● WORK ITEM
Give again, word for word, every line below from the one that has "relevante și consolidează" through the one that has "De tekst in", both included, and no others.

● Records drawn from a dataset
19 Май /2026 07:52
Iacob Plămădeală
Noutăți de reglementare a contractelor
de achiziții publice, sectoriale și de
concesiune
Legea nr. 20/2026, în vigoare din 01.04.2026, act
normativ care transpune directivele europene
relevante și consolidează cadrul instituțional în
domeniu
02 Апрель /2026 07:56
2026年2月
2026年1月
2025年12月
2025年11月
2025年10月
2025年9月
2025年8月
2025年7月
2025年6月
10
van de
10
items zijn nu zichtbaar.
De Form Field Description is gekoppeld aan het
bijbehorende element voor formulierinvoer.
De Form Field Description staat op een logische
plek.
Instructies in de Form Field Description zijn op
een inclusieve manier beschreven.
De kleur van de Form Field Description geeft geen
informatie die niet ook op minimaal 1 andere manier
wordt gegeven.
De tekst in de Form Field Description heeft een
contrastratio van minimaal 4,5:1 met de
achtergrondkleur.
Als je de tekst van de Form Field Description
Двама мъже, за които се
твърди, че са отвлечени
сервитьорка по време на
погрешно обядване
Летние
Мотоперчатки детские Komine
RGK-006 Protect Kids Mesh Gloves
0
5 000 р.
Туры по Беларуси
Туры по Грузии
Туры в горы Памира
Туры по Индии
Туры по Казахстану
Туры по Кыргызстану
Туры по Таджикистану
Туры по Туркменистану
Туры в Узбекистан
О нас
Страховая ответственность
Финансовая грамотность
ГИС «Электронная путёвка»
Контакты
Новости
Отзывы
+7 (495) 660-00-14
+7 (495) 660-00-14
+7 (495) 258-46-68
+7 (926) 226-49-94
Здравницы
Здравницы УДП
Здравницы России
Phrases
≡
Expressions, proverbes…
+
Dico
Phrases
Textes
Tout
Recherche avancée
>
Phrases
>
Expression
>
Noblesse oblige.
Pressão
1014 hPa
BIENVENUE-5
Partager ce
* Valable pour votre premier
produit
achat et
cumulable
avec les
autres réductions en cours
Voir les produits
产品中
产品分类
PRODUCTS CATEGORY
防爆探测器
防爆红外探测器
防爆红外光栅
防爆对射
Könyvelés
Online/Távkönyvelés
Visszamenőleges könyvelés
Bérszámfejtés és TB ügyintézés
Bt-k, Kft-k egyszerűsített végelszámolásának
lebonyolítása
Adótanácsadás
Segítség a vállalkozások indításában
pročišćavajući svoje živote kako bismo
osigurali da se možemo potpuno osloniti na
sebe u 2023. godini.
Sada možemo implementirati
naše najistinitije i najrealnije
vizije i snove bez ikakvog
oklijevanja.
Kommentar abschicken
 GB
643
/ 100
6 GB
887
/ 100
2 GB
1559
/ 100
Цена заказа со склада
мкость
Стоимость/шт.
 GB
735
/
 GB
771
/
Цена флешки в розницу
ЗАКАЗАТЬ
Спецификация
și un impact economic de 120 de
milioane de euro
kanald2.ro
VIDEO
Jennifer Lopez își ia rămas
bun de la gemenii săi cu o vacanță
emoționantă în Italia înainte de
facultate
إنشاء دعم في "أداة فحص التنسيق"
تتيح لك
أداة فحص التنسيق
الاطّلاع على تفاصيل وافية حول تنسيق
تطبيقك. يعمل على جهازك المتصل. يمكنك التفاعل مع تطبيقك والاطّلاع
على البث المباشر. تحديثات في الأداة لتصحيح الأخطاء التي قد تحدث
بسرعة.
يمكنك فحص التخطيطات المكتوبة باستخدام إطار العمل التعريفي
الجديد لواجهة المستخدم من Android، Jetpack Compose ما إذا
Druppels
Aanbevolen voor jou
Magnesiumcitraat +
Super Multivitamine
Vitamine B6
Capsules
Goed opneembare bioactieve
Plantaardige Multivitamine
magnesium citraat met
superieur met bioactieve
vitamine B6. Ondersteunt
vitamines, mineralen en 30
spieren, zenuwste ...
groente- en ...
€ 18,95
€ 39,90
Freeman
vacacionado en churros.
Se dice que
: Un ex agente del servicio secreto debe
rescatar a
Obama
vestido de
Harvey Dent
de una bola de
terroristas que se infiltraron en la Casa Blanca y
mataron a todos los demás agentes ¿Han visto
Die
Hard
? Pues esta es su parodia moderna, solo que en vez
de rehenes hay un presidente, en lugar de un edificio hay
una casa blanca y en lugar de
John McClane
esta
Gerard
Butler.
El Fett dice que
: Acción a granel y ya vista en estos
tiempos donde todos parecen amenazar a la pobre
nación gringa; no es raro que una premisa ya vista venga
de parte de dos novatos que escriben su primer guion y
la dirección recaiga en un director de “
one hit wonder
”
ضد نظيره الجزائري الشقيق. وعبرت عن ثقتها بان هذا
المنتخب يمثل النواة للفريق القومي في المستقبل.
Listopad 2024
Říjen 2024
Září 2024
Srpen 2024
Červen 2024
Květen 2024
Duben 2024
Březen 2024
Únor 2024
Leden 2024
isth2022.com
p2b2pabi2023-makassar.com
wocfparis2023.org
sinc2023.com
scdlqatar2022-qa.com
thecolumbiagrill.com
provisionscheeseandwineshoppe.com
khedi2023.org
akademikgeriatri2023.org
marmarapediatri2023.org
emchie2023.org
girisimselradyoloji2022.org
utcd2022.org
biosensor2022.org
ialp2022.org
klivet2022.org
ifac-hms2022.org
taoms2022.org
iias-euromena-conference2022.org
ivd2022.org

● SOLVED PROBLEM
relevante și consolidează cadrul instituțional în
domeniu
02 Апрель /2026 07:56
2026年2月
2026年1月
2025年12月
2025年11月
2025年10月
2025年9月
2025年8月
2025年7月
2025年6月
10
van de
10
items zijn nu zichtbaar.
De Form Field Description is gekoppeld aan het
bijbehorende element voor formulierinvoer.
De Form Field Description staat op een logische
plek.
Instructies in de Form Field Description zijn op
een inclusieve manier beschreven.
De kleur van de Form Field Description geeft geen
informatie die niet ook op minimaal 1 andere manier
wordt gegeven.
De tekst in de Form Field Description heeft een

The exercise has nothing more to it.